By Geeta Rao Gupta
As economists worldwide grapple with the hard reality that 46 million more people will be added to the global poverty count this year, women and men in these affected communities already are doubling their efforts to soften that landing for their families.
They are working twice as hard to earn money and put food on the table. But if you look closely, you will see women entrepreneurs standing front and center.
We know from our research that in times of recession, women–ironically–hold an economic advantage over men. When unemployment is high, women devise new and innovative ways to earn incomes in the informal sector of the labor market by gathering and selling wood for charcoal, for example, or collecting waste for recycling or taking jobs as domestic workers. Such innovation and resourcefulness should be seeds for economic success. Too often, however, their efforts reap only meager incomes and unstable work that does little to propel them past poverty.
If we are smart, we will recognize women’s value as economic agents and entrepreneurs and invest, particularly in these hard times, to unleash their potential to stimulate economies and drive economic growth.
Women: Powerful Economic Force
Women are a powerful economic force. As income earners, food producers, and caregivers, their labor is central to the health of economies at the household, community, and national levels. In India’s economic transformation of the past 15 years, for example, the World Bank finds that states with the highest percentage of women in the labor force grew the fastest and had the largest reductions in poverty.
Women also are more likely to work for, buy for and share their gains—economic and otherwise—with their families and communities. We have seen time and again in the countries where we work—anecdotes supported by more than 30 years of research—that women invest their incomes and benefits from health and education back into the welfare and opportunities of their children and their communities at large.
Consider the diligence of Reshma,* a poultry farmer in Madhya Pradesh, India, who watches over her newly born chicks for several days—sometimes forgoing sleep—to ensure the chicks’ survival and that of her agricultural business. Or Lusajo,* a mother of four living in the slums of Dar es Salaam, who used the loans that she received from a finance organization in Tanzania to grow her welding business, and in so doing, increased her monthly income by 50%, built a small house to rent out and sent her daughters to secondary school.
Countries, donors, and businesses that invest in women entrepreneurs are more likely to exponentially increase the results of their investments—a multiple dividend, if you will. And those that ignore the proven potential of women as economic agents put themselves at a significant disadvantage for future economic growth.
World Is Taking Notice
International Center for Research on Women, of which I am the head, is not alone in calling for investments in women: the World Bank calls it Smart Economics; the Nike Foundation calls it the Girl Effect. And many others, including corporate and foundation donors as well as our many partner organizations, already are investing in girls and women. In the US, the new administration has elevated the importance of women’s role in economic development by creating the position of ambassador-at-large for global women’s issues and establishing the White House Council on Women and Girls.

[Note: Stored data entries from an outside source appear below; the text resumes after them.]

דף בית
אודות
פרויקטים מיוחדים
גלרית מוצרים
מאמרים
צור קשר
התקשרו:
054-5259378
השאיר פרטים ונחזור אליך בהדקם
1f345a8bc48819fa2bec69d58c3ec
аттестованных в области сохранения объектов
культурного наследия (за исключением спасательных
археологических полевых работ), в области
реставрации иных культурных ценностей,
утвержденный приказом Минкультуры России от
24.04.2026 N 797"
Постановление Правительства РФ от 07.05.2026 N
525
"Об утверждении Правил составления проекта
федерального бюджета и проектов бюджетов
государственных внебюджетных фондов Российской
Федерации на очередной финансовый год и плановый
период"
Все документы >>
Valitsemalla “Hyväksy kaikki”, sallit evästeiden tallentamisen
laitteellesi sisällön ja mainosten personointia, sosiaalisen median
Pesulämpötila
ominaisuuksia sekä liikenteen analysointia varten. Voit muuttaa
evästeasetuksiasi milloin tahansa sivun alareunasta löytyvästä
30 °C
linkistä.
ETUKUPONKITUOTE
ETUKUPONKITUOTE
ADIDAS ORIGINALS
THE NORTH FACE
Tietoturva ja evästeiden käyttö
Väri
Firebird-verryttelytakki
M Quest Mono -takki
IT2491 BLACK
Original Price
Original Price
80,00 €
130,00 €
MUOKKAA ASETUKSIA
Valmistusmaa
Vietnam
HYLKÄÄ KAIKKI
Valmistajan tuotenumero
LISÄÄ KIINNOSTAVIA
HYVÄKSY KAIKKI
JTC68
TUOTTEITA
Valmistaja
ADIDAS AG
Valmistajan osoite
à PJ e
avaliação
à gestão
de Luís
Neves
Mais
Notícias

These are all important steps forward. But we have some distance yet before we cross the victory line. Women in developing countries still face more obstacles than men in labor markets, receive lower wages for the same work, and have less access to credit, land, education, and other productive resources.
As global poverty deepens, we have a choice: to be dismayed and overwhelmed by it or to be more resolved than ever to do something to change it. We know where to start. Start with women. And we know how to start. Start by prioritizing investments in women’s and girls’ education and business training; and access to credit, markets and land; and by giving women the opportunities and rights they deserve to realize their own vision of economic success.

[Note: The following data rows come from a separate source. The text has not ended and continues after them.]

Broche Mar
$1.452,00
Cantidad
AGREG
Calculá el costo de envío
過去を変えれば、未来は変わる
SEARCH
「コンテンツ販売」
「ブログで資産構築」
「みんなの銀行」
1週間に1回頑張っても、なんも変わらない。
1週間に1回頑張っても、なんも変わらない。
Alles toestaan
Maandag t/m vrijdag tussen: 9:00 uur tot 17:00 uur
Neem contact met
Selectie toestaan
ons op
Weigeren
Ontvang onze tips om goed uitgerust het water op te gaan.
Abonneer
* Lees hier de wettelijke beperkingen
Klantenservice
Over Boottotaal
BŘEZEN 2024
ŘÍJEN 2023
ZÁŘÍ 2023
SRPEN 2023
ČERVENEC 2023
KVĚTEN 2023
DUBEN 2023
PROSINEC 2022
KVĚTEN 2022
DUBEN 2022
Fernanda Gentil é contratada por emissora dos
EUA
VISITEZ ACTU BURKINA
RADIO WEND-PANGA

Most important, we know when to start—now!
*Women’s names have been changed to protect their privacy.
About Geeta Rao Gupta
Geeta Rao Gupta is president of the International Center for Research on Women (ICRW), a leading global authority on women’s role in development, and passionate advocate for women’s empowerment and the protection and fulfillment of women’s human rights. Rao Gupta also is an internationally renowned expert on women and HIV/AIDS, and is frequently consulted on issues related to AIDS prevention and women’s vulnerability to HIV.